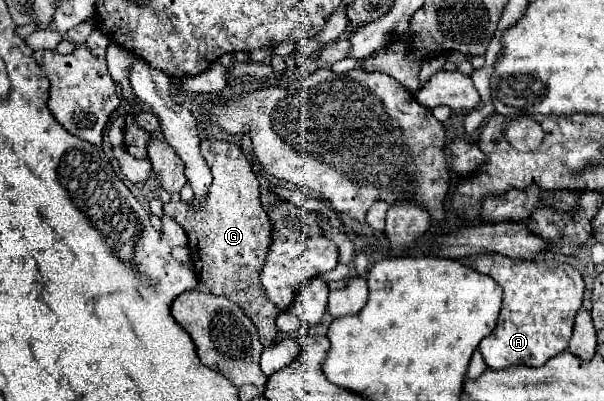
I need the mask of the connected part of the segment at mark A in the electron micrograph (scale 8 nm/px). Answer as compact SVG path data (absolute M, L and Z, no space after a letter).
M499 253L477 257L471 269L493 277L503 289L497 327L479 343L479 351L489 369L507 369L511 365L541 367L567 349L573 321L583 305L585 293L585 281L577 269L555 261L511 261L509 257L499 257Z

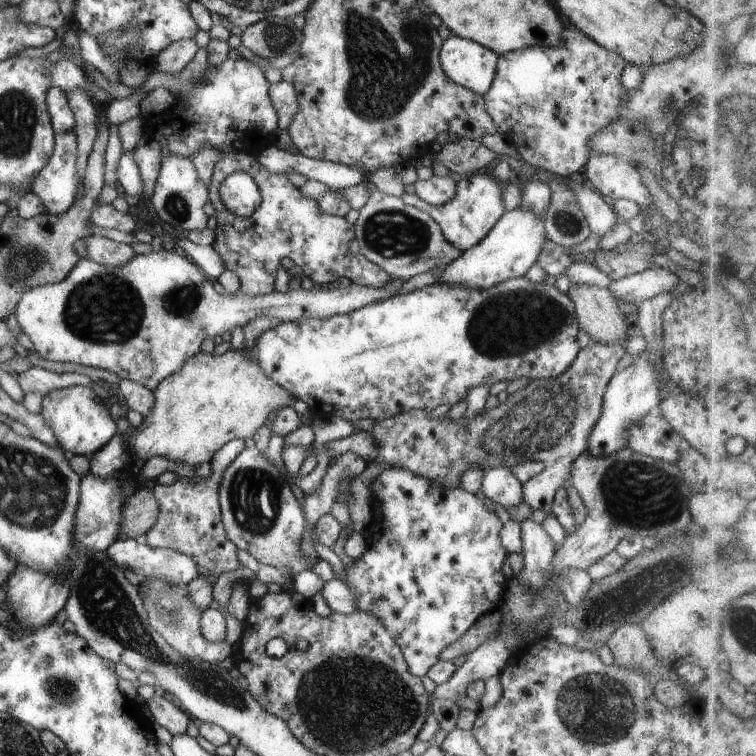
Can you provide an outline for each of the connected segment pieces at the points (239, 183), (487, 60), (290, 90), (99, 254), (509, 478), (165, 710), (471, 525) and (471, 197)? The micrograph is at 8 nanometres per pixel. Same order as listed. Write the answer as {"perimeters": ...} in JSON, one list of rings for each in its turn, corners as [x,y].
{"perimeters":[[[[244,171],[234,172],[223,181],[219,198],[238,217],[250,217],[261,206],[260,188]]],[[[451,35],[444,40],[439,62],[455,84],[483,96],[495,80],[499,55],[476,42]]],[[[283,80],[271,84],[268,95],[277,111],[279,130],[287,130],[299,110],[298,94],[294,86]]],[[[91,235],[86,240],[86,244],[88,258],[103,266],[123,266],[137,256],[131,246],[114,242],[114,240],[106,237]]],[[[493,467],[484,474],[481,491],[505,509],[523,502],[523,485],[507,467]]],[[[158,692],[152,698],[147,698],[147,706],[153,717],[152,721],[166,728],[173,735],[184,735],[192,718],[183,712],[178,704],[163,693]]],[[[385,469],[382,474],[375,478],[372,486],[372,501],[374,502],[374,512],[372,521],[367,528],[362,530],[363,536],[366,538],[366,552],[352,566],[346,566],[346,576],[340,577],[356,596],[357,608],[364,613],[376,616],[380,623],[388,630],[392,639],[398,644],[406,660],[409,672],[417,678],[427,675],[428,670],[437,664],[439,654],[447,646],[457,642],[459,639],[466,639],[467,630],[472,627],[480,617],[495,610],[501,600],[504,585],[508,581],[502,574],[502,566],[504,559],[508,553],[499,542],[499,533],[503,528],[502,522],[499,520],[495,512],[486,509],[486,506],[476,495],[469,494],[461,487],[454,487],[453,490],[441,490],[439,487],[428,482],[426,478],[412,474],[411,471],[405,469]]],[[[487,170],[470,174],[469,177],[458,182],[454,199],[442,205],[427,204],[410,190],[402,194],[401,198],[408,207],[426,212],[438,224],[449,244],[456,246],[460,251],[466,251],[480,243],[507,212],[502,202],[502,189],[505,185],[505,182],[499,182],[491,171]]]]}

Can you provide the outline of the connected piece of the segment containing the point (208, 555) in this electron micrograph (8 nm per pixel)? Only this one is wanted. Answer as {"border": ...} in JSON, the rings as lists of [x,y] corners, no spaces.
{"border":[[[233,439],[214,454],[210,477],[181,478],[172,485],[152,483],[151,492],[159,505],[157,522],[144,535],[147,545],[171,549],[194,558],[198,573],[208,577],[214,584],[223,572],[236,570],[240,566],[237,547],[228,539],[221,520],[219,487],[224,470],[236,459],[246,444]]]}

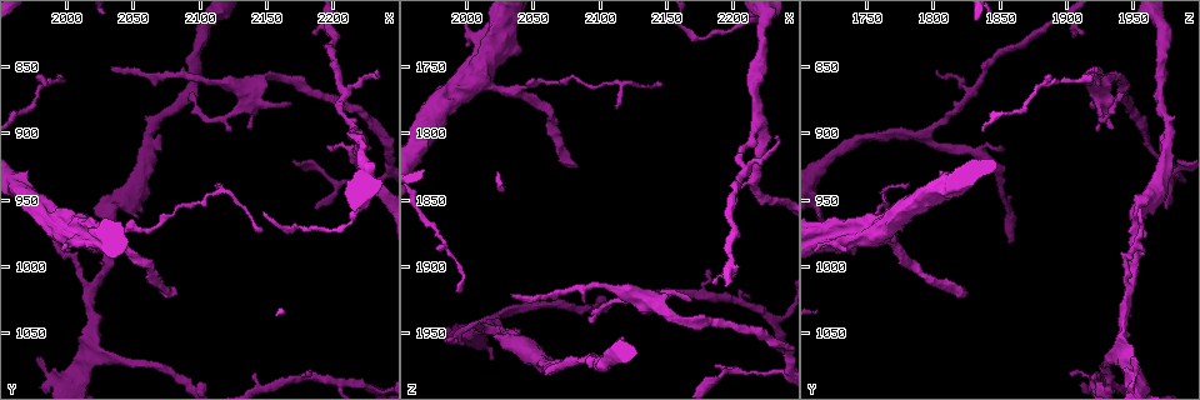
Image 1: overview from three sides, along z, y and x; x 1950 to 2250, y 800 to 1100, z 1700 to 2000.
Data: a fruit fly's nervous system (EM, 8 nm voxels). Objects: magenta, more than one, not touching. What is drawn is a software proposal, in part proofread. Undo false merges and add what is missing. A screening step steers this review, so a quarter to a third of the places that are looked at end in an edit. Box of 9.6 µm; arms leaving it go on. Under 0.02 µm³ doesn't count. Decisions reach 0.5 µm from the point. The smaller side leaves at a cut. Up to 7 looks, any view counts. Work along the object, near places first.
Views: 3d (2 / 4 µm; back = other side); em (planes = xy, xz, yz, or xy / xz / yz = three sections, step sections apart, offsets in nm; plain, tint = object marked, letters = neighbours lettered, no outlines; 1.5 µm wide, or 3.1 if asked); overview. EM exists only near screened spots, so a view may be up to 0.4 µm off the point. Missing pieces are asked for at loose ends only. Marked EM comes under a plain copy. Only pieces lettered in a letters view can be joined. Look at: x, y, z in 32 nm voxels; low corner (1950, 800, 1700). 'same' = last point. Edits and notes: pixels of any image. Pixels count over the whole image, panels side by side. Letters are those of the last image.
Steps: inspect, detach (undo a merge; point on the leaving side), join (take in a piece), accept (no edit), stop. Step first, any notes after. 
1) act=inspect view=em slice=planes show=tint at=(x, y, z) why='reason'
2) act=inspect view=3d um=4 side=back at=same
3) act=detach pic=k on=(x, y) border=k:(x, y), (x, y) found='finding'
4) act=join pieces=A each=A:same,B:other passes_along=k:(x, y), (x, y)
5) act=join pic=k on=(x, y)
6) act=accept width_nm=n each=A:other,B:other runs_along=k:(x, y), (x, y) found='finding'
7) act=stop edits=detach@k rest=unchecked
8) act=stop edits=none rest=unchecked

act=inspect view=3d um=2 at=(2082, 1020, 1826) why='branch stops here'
:::
=== Directions for this task ===
An exact retyping of the lines from the one with "Steps: inspect, detach" to the end of the material above, with both ends included and nothing added, is the required answer.

=== Solution to this task ===
Steps: inspect, detach (undo a merge; point on the leaving side), join (take in a piece), accept (no edit), stop. Step first, any notes after. 
1) act=inspect view=em slice=planes show=tint at=(x, y, z) why='reason'
2) act=inspect view=3d um=4 side=back at=same
3) act=detach pic=k on=(x, y) border=k:(x, y), (x, y) found='finding'
4) act=join pieces=A each=A:same,B:other passes_along=k:(x, y), (x, y)
5) act=join pic=k on=(x, y)
6) act=accept width_nm=n each=A:other,B:other runs_along=k:(x, y), (x, y) found='finding'
7) act=stop edits=detach@k rest=unchecked
8) act=stop edits=none rest=unchecked

act=inspect view=3d um=2 at=(2082, 1020, 1826) why='branch stops here'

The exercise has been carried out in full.